Noting that the territories seized by Britain were subsequently returned to China following the expiration of the treaty and its various extensions, they have suggested that historic Ottoman territories that were technically under the Caliphate's control at the end of the war should also be returned to Turkey.
Ankara has not endorsed this position, but Erdogan's public comments are consistent with it. Such aims would amount to nothing less than a redrawing of the Middle East's frontiers and a de facto partial revival of the historic Ottoman Empire. While such an outcome is unlikely, it may be an indication of Erdogan's mind set or at the very least an indication of a negotiating stance.
US Foreign Policy in the Middle East
Putin's victory lap was a well-earned tribute to the success of Russian foreign policy in the Middle East. Notwithstanding the plunge in oil prices, the imposition of crippling economic sanctions and a moribund economy, Moscow has clearly demonstrated that it is a player in Middle East affairs.
Russian troops preformed credibly in Syria and were successful in turning the tide of the Syrian civil war in Assad's favor. In the meantime, Moscow has strengthened its strategic alliance with Tehran and secured long-term access to military bases in the region.
It has also clearly demonstrated that it will stick with its clients and ensure their survival at a time when the reliability of American security guarantees is being called into question.

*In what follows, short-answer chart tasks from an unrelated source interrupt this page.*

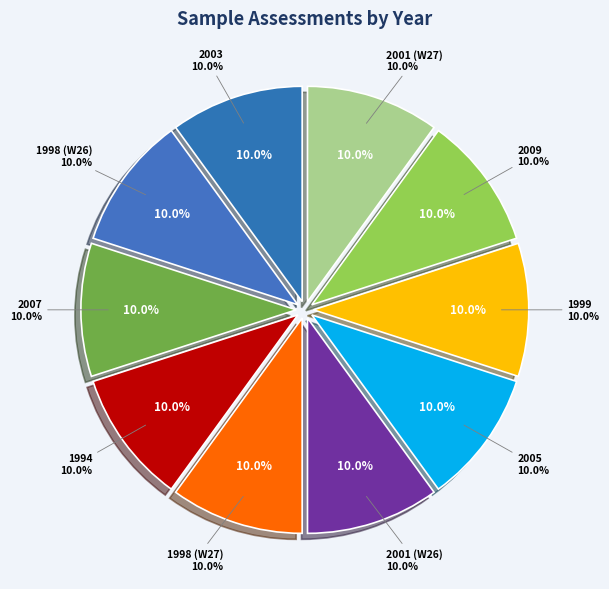

True or false: 2005 accounts for 20% of the total.

False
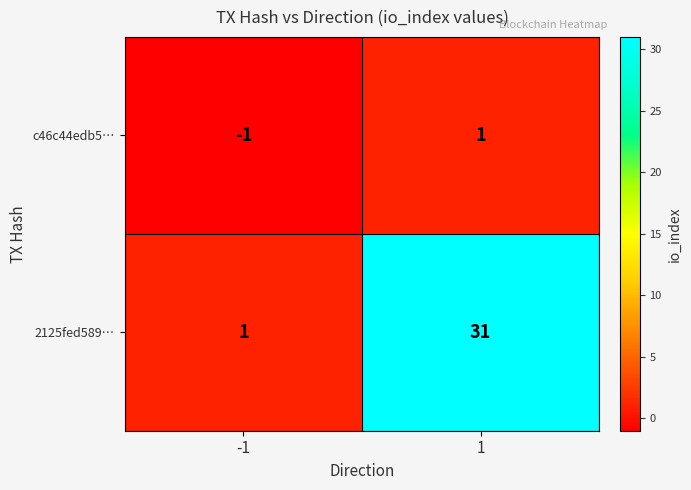

True or false: c46c44edb5… has a value of 2 at 1.

False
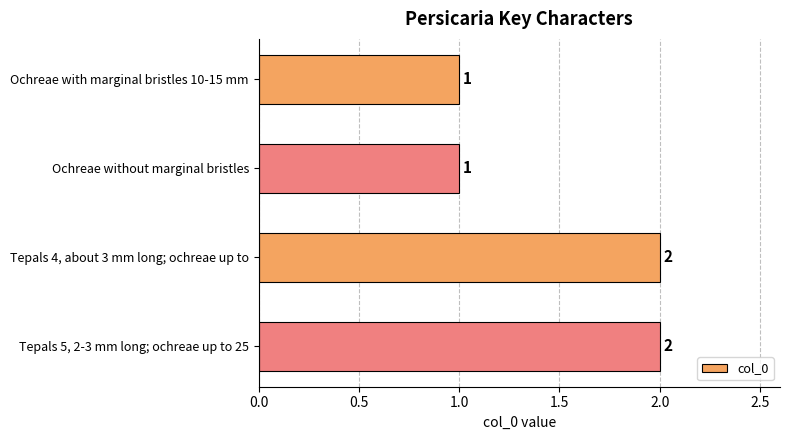

Which has a higher value, Tepals 4, about 3 mm long; ochreae up to or Ochreae without marginal bristles?

Tepals 4, about 3 mm long; ochreae up to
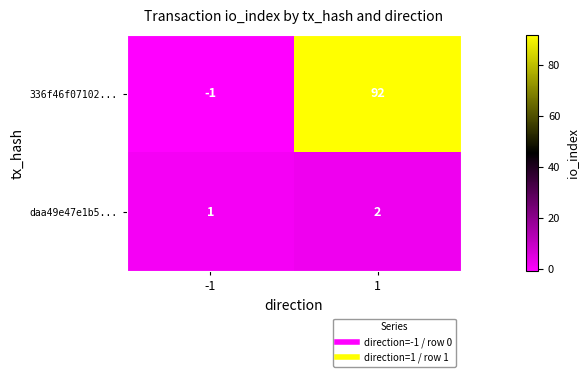

What is the sum of all 336f46f07102... values?

91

The success of Russian foreign policy in the Middle East is less an indication of Russian strength or the revival of Russian power than it is a measure of the success of a highly focused and cleverly executed strategy in an environment where American policy, the dominant power in the Middle East for the last 40-odd years, has lacked coherence and purpose.
The Obama Administration's on again and off again strategy of disengagement from the Middle East opened the door not only to the expansion of Islamic State, admittedly aided by the incompetence of the Iraqi military at the time, but also for an expanded Russian role.

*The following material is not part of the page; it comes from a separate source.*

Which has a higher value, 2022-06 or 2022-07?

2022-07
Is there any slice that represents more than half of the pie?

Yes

Eventually, the atrocities committed by Islamic State and the destabilizing impact of its expansion on the rest of the Middle East, forced the Obama administration to intervene again in the region. That intervention, however, proved half-hearted and was constrained by rules of engagement that severely hampered the American military effort.
To its credit, the Trump Administration gave the Pentagon much more leeway in deciding how to conduct the military campaign against Islamic State. That is an important reason why the pace of operations and their success increased markedly over the last year. On the other hand, the Trump White House has failed to articulate a coherent policy in the Middle East.

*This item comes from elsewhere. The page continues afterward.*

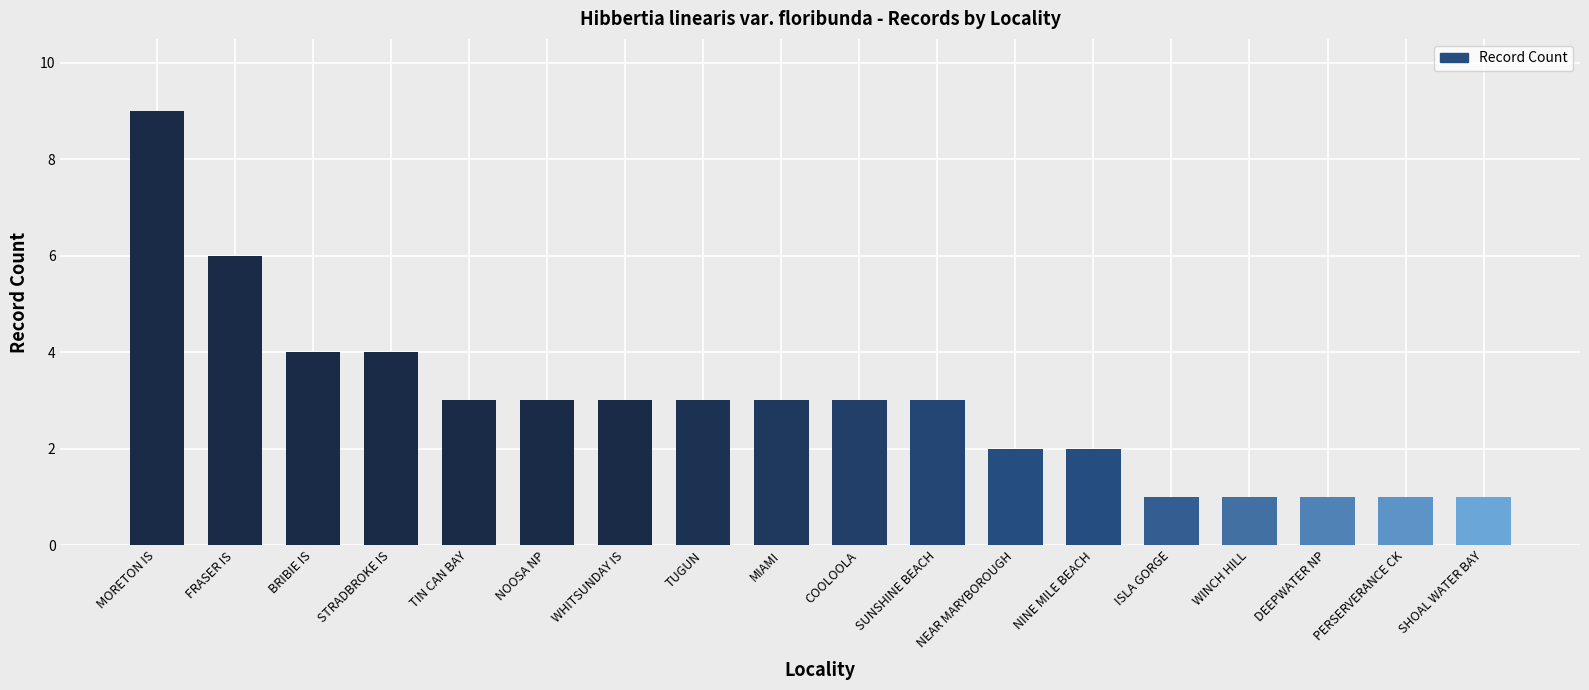

What is the average value?

3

It has reversed the Obama Administration's accommodation of Tehran and has been more vocal in support of Saudi Arabia and its Sunni allies.
On the other hand, all too often its actions, for example, the decertification of Iranian compliance with the nuclear agreement or the decision to recognize Jerusalem as the capital of Israel, seem little more than grand gestures; publicity stunts that are devoid of any policy direction or logic.
Indeed, at a time when the Palestinian Authority is being pressured by its Sunni Arab benefactors to support the White House's peace initiative, the sudden and unexpected recognition of Jerusalem as Israel's capital, a recognition that elements in the Israeli military and intelligence communities urged the White House to defer, torpedoed what could have been the administration's crowning foreign policy achievement.
It's hard to shake the feeling that American foreign policy in the Middle East is being orchestrated like a reality television show, complete with dramatic moments, unexpected developments and unforeseen twists and turns.
That may make for a highly entertaining drama, but it often leads to policy inconsistency, confusion and incoherence. In the meantime, at the Kremlin they are counting their winnings.